5.LOH症候群とテストステロン補充療法

  • 小川純人 Ogawa, Sumito
    東京大学大学院医学系研究科老年病学 教授
公開日:2025年2月27日
糖尿病・内分泌プラクティスWeb. 2025; 3(1): 0006./J Pract Diabetes Endocrinol. 2025; 3(1): 0006.
https://doi.org/10.57554/2025-0006

はじめに

 男性においては、加齢に伴う性ホルモン低下と男性更年期障害との関連性が知られており、中には骨強度低下、筋肉量減少、筋力低下を伴うことにより運動機能や身体機能の低下を引き起こすことが指摘されている。加齢に伴うさまざまな機能変化の中でも、運動機能、歩行能力などの人間の身体機能、生理機能は年齢とともに低下していくことが知られている。また、生殖内分泌器官の機能低下により性ホルモンの動態も大きく変化し、性ホルモンレベルの低下、アンドロゲン受容体(AR)をはじめとする性ホルモン受容体シグナルの減弱が考えられる。男性において、加齢による性ホルモン低下は、抑うつ、性欲低下、性機能の減退、知的活動や認知機能の低下、睡眠障害をはじめとする男性更年期障害とも関連し、Partial androgen deficiency in aging male(PADAM)あるいはLate-onset hypogonadism(LOH)という概念が提唱されている。
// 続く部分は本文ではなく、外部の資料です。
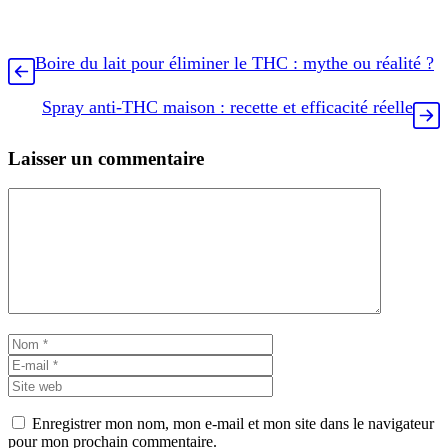
Boire du lait pour éliminer le THC : mythe ou réalité ?
Spray anti-THC maison : recette et efficacité réelle
Laisser un commentaire
Commentaire
Nom
E-
mail
Site
web
Enregistrer mon nom, mon e-mail et mon site dans le navigateur
pour mon prochain commentaire.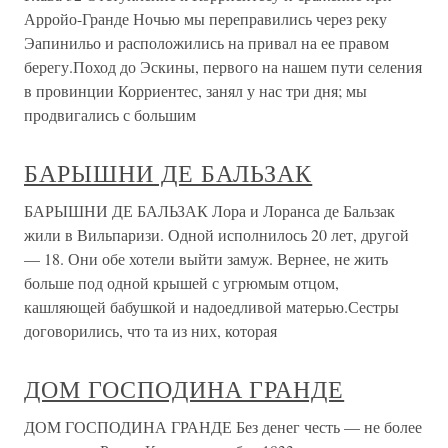
Арройо-Гранде Ночью мы переправились через реку
Эапинильо и расположились на привал на ее правом
берегу.Поход до Эскины, первого на нашем пути селения
в провинции Корриентес, занял у нас три дня; мы
продвигались с большим
БАРЫШНИ ДЕ БАЛЬЗАК
БАРЫШНИ ДЕ БАЛЬЗАК Лора и Лоранса де Бальзак
жили в Вильпаризи. Одной исполнилось 20 лет, другой
— 18. Они обе хотели выйти замуж. Вернее, не жить
больше под одной крышей с угрюмым отцом,
кашляющей бабушкой и надоедливой матерью.Сестры
договорились, что та из них, которая
ДОМ ГОСПОДИНА ГРАНДЕ
ДОМ ГОСПОДИНА ГРАНДЕ Без денег честь — не более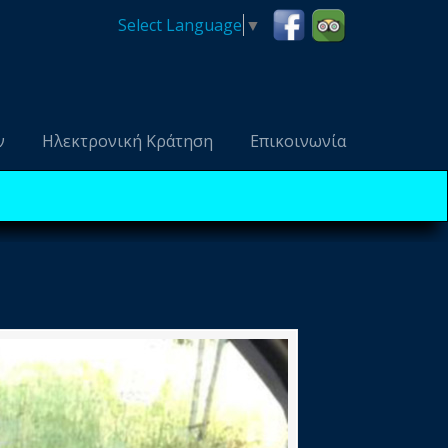
Select Language
▼
ν
Ηλεκτρονική Κράτηση
Επικοινωνία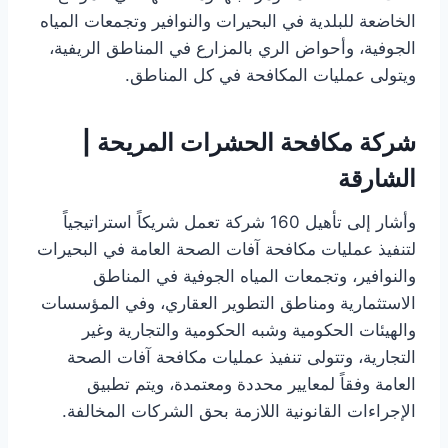
الخاضعة للبلدية في البحيرات والنوافير وتجمعات المياه
الجوفية، وأحواض الري بالمزارع في المناطق الريفية،
ويتولى عمليات المكافحة في كل المناطق.
شركة مكافحة الحشرات المريحة |
الشارقة
وأشار إلى تأهيل 160 شركة تعمل شريكاً استراتيجياً
لتنفيذ عمليات مكافحة آفات الصحة العامة في البحيرات
والنوافير، وتجمعات المياه الجوفية في المناطق
الاستثمارية ومناطق التطوير العقاري، وفي المؤسسات
والهيئات الحكومية وشبه الحكومية والتجارية وغير
التجارية، وتتولى تنفيذ عمليات مكافحة آفات الصحة
العامة وفقاً لمعايير محددة ومعتمدة، ويتم تطبيق
الإجراءات القانونية اللازمة بحق الشركات المخالفة.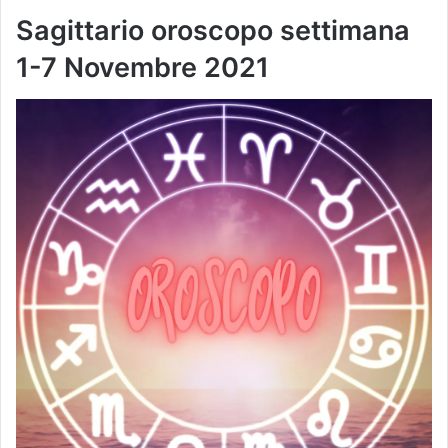
Sagittario oroscopo settimana
1-7 Novembre
2021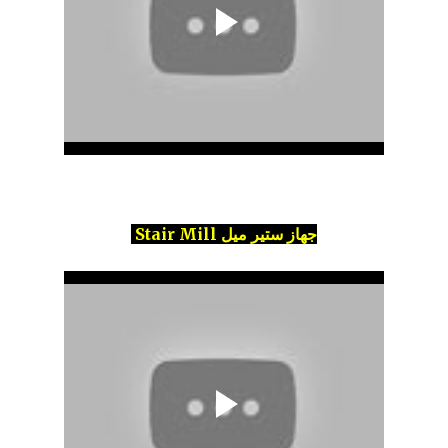
جهاز ستير ميل Stair Mill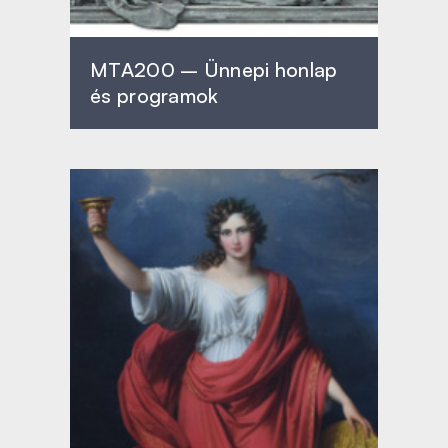
MTA200 – Ünnepi honlap
és programok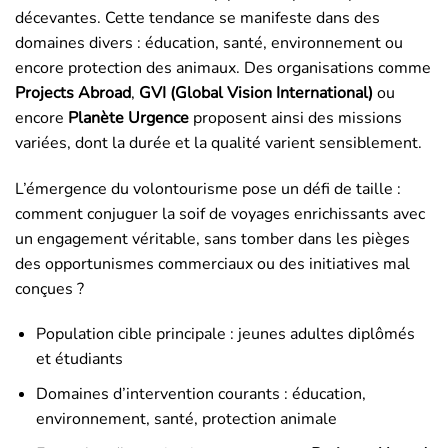
décevantes. Cette tendance se manifeste dans des
domaines divers : éducation, santé, environnement ou
encore protection des animaux. Des organisations comme
Projects Abroad
,
GVI (Global Vision International)
ou
encore
Planète Urgence
proposent ainsi des missions
variées, dont la durée et la qualité varient sensiblement.
L’émergence du volontourisme pose un défi de taille :
comment conjuguer la soif de voyages enrichissants avec
un engagement véritable, sans tomber dans les pièges
des opportunismes commerciaux ou des initiatives mal
conçues ?
Population cible principale : jeunes adultes diplômés
et étudiants
Domaines d’intervention courants : éducation,
environnement, santé, protection animale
また、加齢に伴い骨強度の低下、筋肉量の減少、筋力低下(サルコペニア)を認め、高齢者の身体機能は一層低下し、activities of daily life(ADL)の自立がより困難となり、結果的に転倒、骨折による要介護状態に陥る場合も多い。このように、骨粗鬆症に伴う脊椎圧迫骨折、大腿骨頸部骨折やサルコペニアなどは、運動機能、身体機能を低下させるばかりでなく、生命予後、ADLを規定し、高齢者本人、介護者のquality of life(QOL)を低下させてしまう場合が多く、その対策は重要である。

1.LOH症候群とは

 LOH症候群の症状、徴候としては、①抑うつ、不安、疲労感などの「精神症状」、②睡眠障害、記憶や集中力の低下、肉体的疲労感、筋肉量と筋力の低下、骨塩量の低下などの「身体症状」、③性欲低下、勃起障害などの「性機能関連症状」の3つに大別される 1)
 LOH症候群では、不定愁訴で受診する場合も少なくなく、質問紙を通じた問診、スクリーニング、他疾患との鑑別を実施し、血中テストステロン濃度の測定をはじめとするホルモン学的検査を中心に、性腺機能を評価することが重要である。一般に、男性ではテストステロンは主として精巣ライディッヒ細胞より分泌され加齢とともに低下する一方で、その程度には個人差を認める場合が多い。また、性ステロイドの前駆体であるデヒドロエピアンドロステロン(DHEA)は、その硫酸抱合体である。
 DHEA-sulfate(DHEA-S)とともにそのほとんどが副腎で産生され、それ自体が弱いアンドロゲン活性を有することから副腎アンドロゲンといわれている。DHEA、DHEA-Sは20代以後加齢とともに直線的に減少することが明らかとなってきている。加齢に伴い、テストステロン血中濃度は徐々に低下する一方で、性ホルモン結合グロプリン(SHBG)の増加を認め、生理活性の強い遊離テストステロンの加齢による低下はより顕著となる 2)図1)。これらの結果として、男性におけるテストステロンの低下は、うつ症状、性欲低下、勃起障害といった男性更年期障害(PADAM、LOH)や、サルコペニア・フレイル、骨粗鬆症、肥満、脂質異常症、認知症をはじめとする老年疾患や生活習慣病と関係することが指摘されている。